▸ **PROBLEM**: Below are records to give again exactly; omit each image they contain.

▸ **RECORDS SHOWN**:
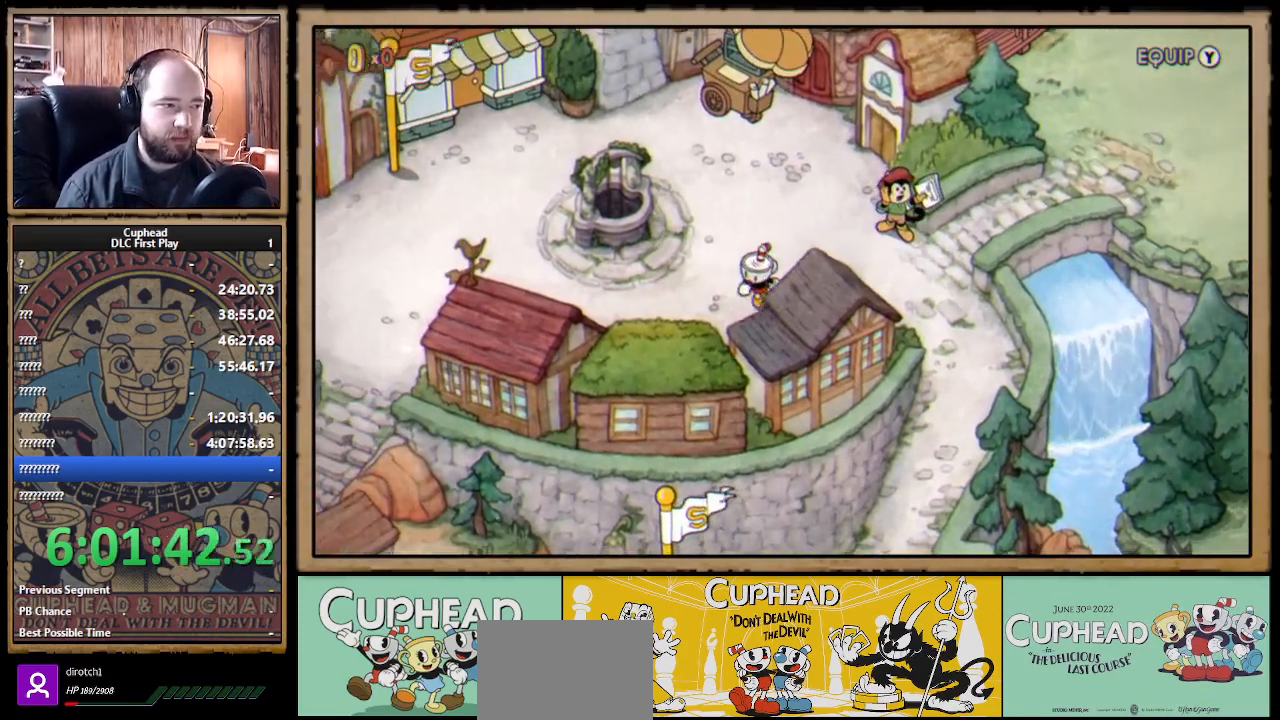
{"buttons": ["DPAD_LEFT"], "left_stick": "center", "right_stick": "center", "events": [[17, "DPAD_DOWN", "up"]]}
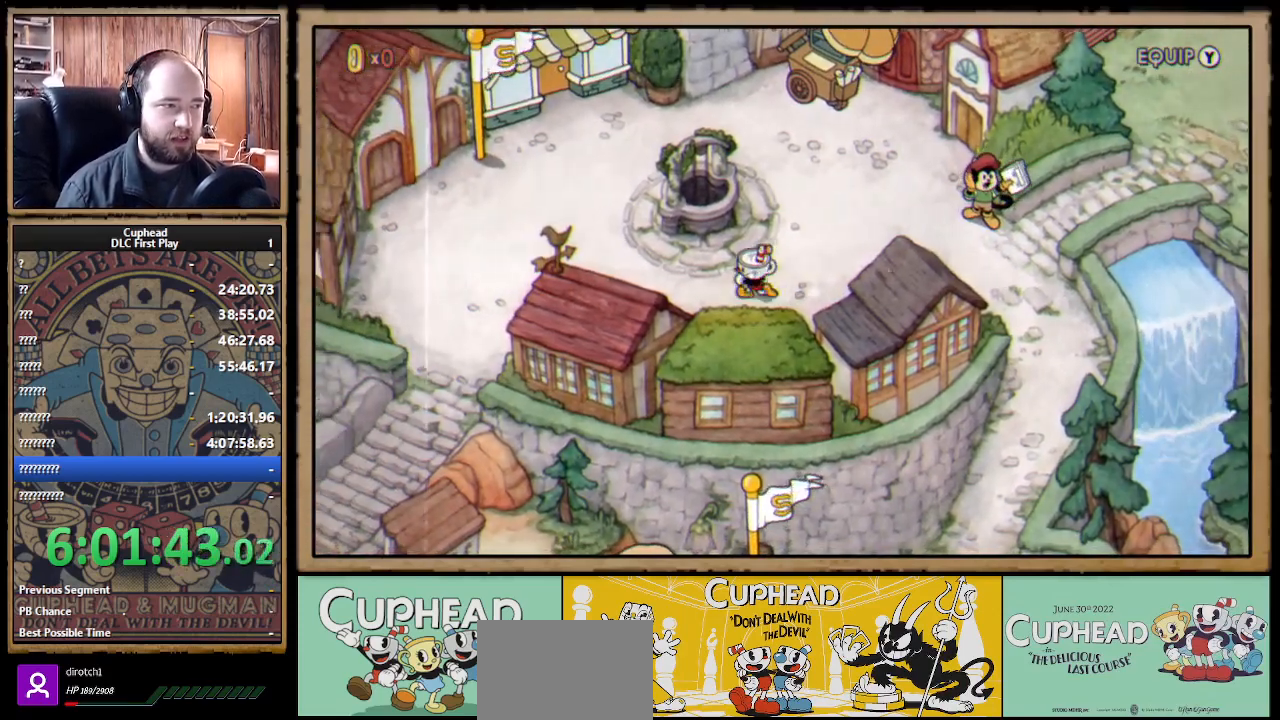
{"buttons": ["DPAD_LEFT"], "left_stick": "center", "right_stick": "center", "events": []}
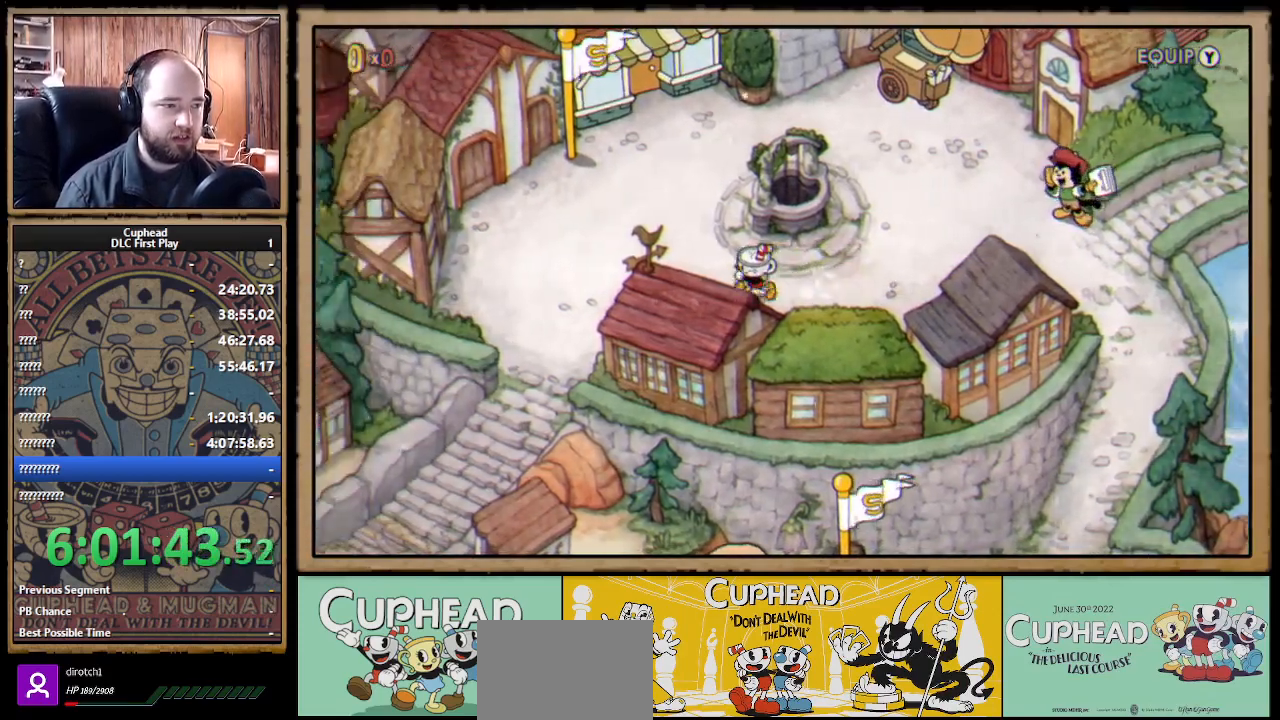
{"buttons": ["DPAD_LEFT"], "left_stick": "center", "right_stick": "center", "events": [[150, "DPAD_UP", "down"], [367, "DPAD_UP", "up"]]}
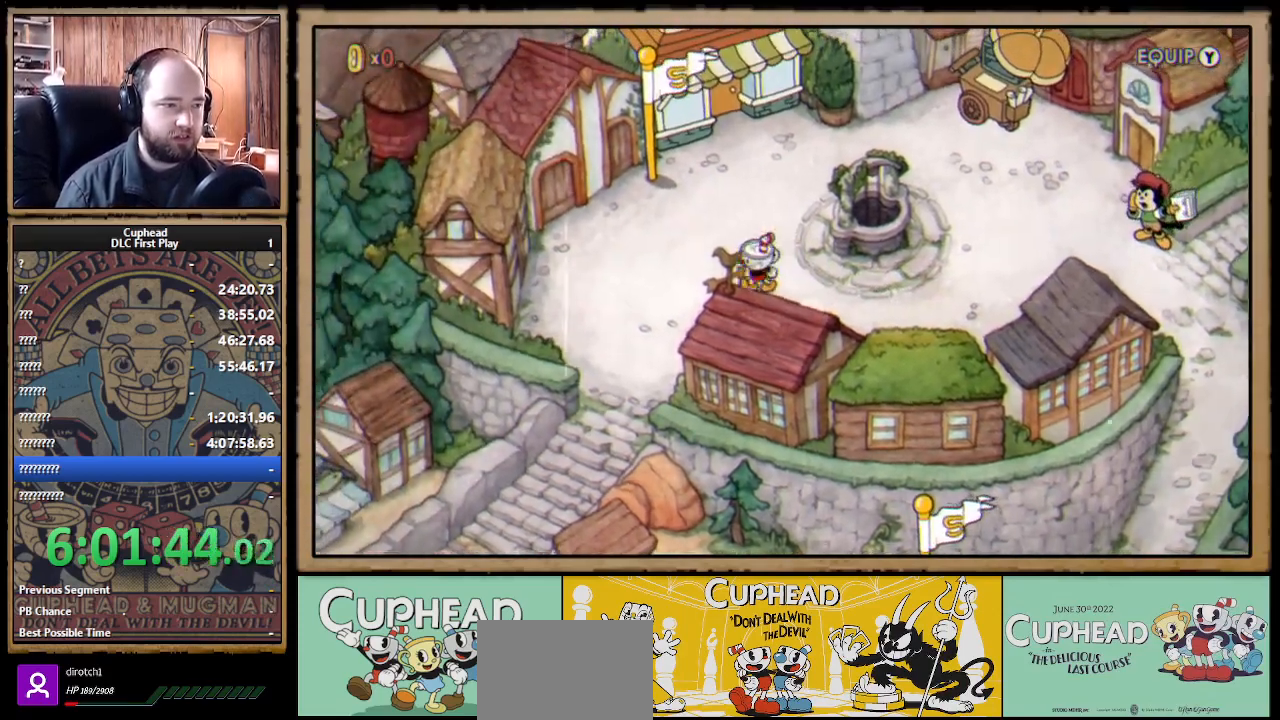
{"buttons": ["DPAD_DOWN", "DPAD_LEFT"], "left_stick": "center", "right_stick": "center", "events": [[183, "DPAD_DOWN", "down"]]}
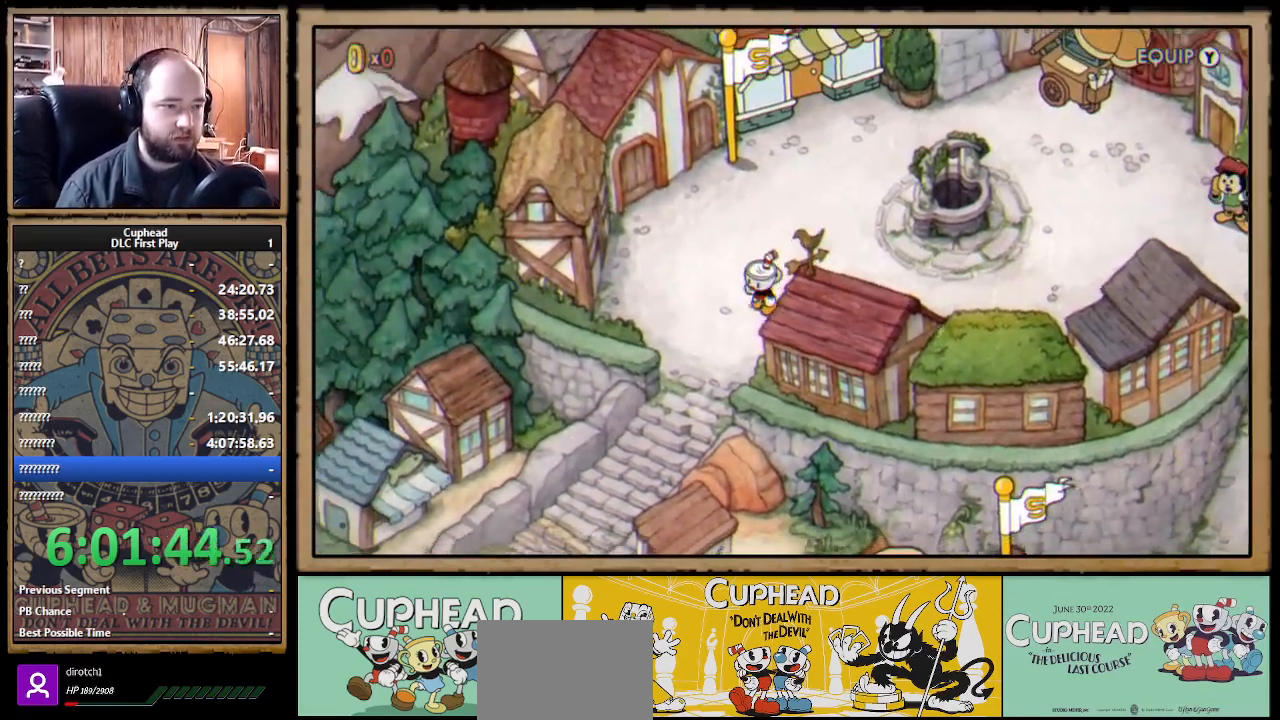
{"buttons": ["DPAD_DOWN", "DPAD_LEFT"], "left_stick": "center", "right_stick": "center", "events": []}
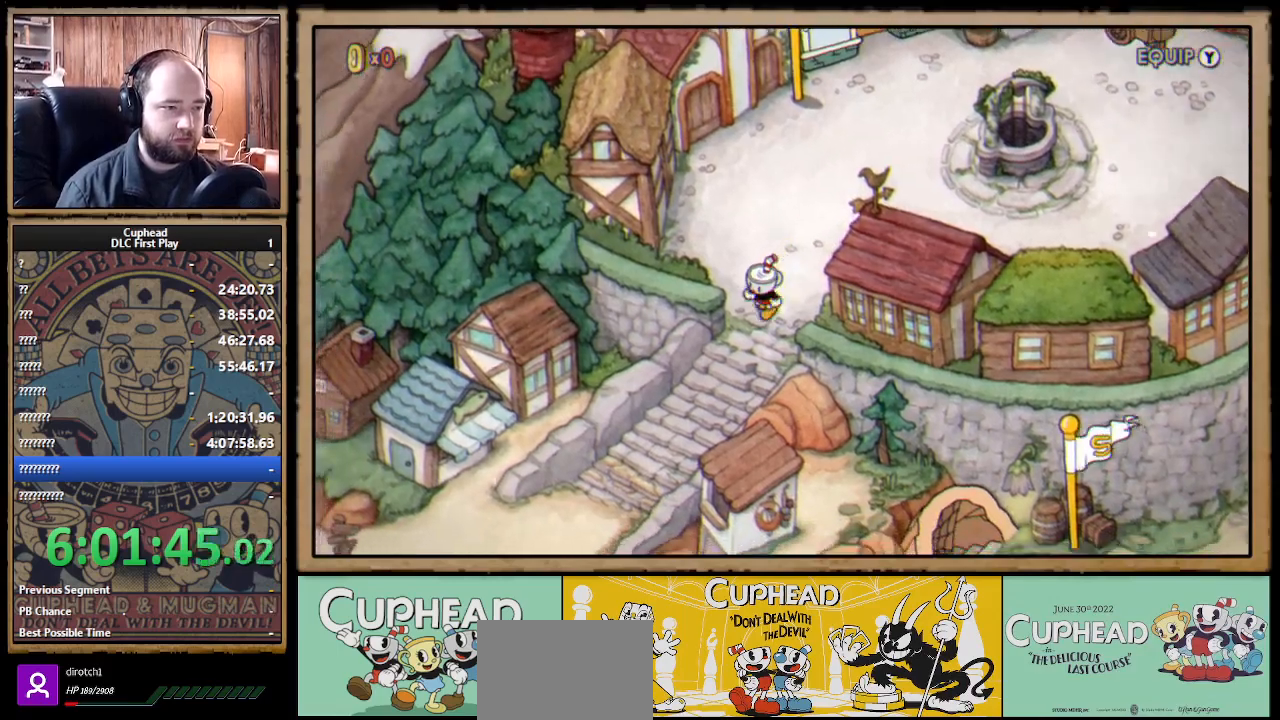
{"buttons": ["DPAD_DOWN", "DPAD_LEFT"], "left_stick": "center", "right_stick": "center", "events": [[67, "DPAD_LEFT", "up"], [233, "DPAD_LEFT", "down"]]}
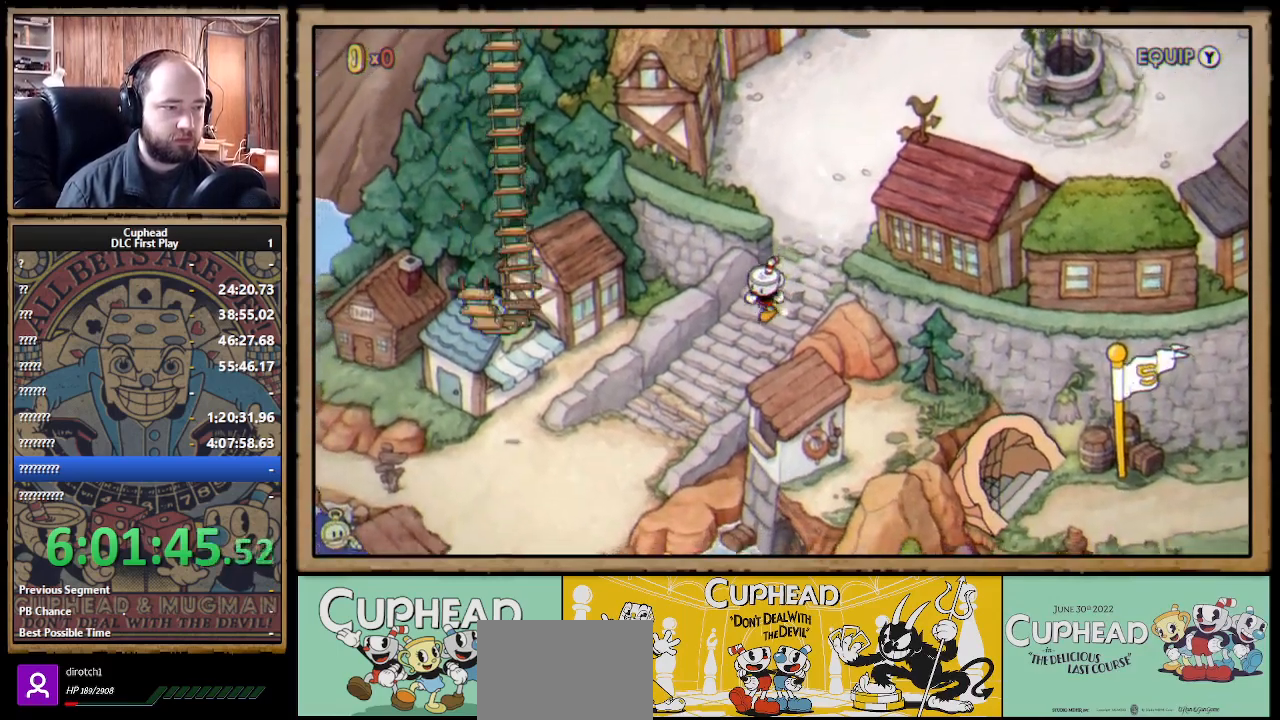
{"buttons": ["DPAD_DOWN", "DPAD_LEFT"], "left_stick": "center", "right_stick": "center", "events": []}
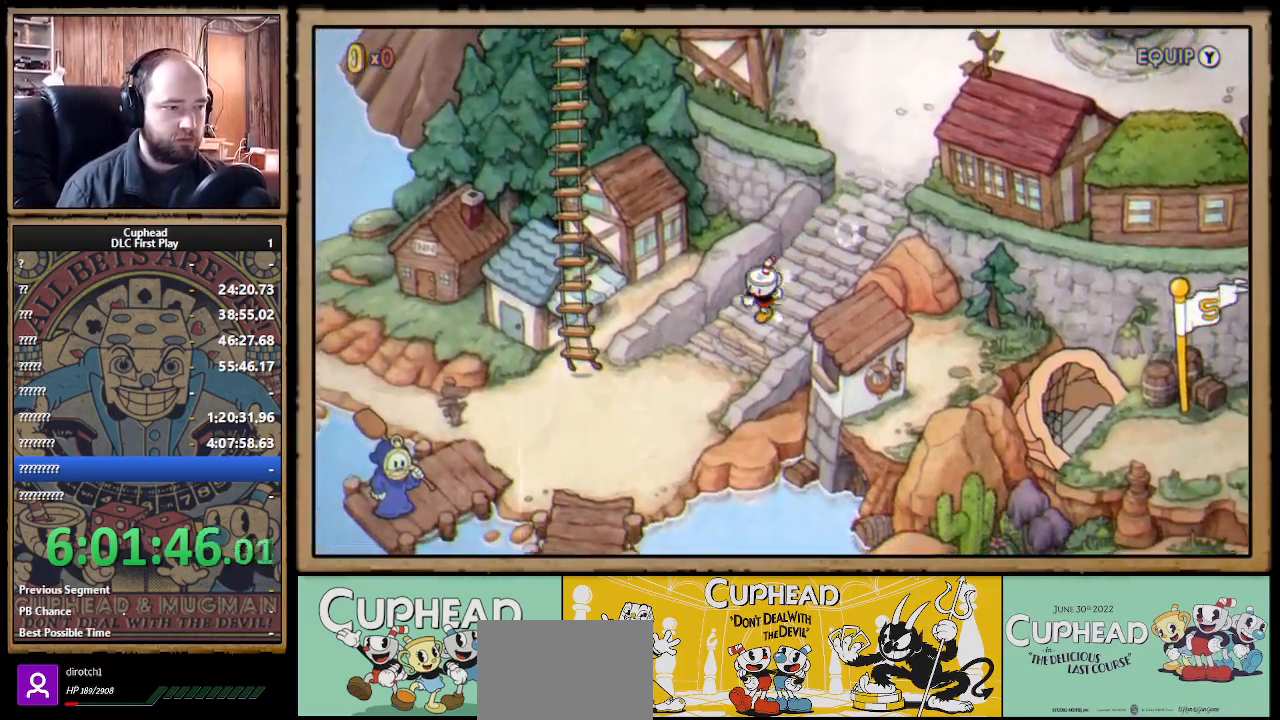
{"buttons": ["DPAD_DOWN", "DPAD_LEFT"], "left_stick": "center", "right_stick": "center", "events": [[350, "DPAD_LEFT", "up"], [417, "DPAD_LEFT", "down"]]}
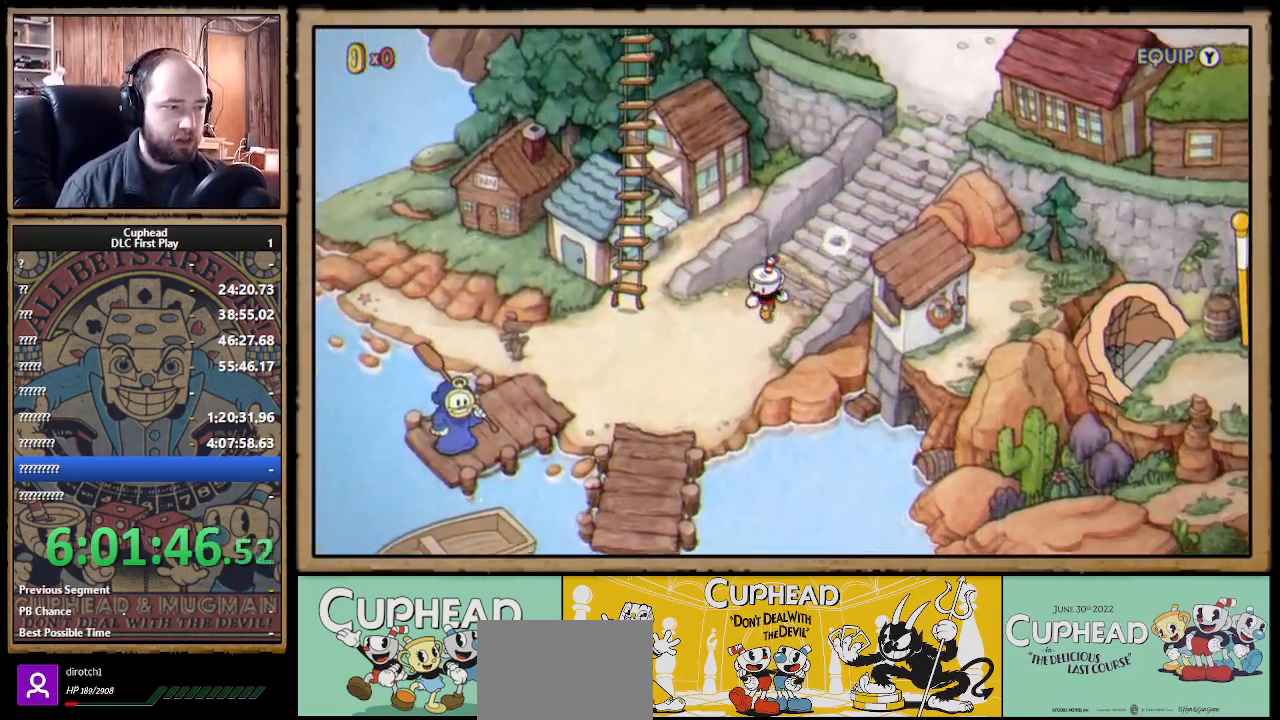
{"buttons": ["DPAD_LEFT"], "left_stick": "center", "right_stick": "center", "events": [[250, "DPAD_DOWN", "up"]]}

▸ **ANSWER AREA**:
{"buttons": ["DPAD_LEFT"], "left_stick": "center", "right_stick": "center", "events": [[17, "DPAD_DOWN", "up"]]}
{"buttons": ["DPAD_LEFT"], "left_stick": "center", "right_stick": "center", "events": []}
{"buttons": ["DPAD_LEFT"], "left_stick": "center", "right_stick": "center", "events": [[150, "DPAD_UP", "down"], [367, "DPAD_UP", "up"]]}
{"buttons": ["DPAD_DOWN", "DPAD_LEFT"], "left_stick": "center", "right_stick": "center", "events": [[183, "DPAD_DOWN", "down"]]}
{"buttons": ["DPAD_DOWN", "DPAD_LEFT"], "left_stick": "center", "right_stick": "center", "events": []}
{"buttons": ["DPAD_DOWN", "DPAD_LEFT"], "left_stick": "center", "right_stick": "center", "events": [[67, "DPAD_LEFT", "up"], [233, "DPAD_LEFT", "down"]]}
{"buttons": ["DPAD_DOWN", "DPAD_LEFT"], "left_stick": "center", "right_stick": "center", "events": []}
{"buttons": ["DPAD_DOWN", "DPAD_LEFT"], "left_stick": "center", "right_stick": "center", "events": [[350, "DPAD_LEFT", "up"], [417, "DPAD_LEFT", "down"]]}
{"buttons": ["DPAD_LEFT"], "left_stick": "center", "right_stick": "center", "events": [[250, "DPAD_DOWN", "up"]]}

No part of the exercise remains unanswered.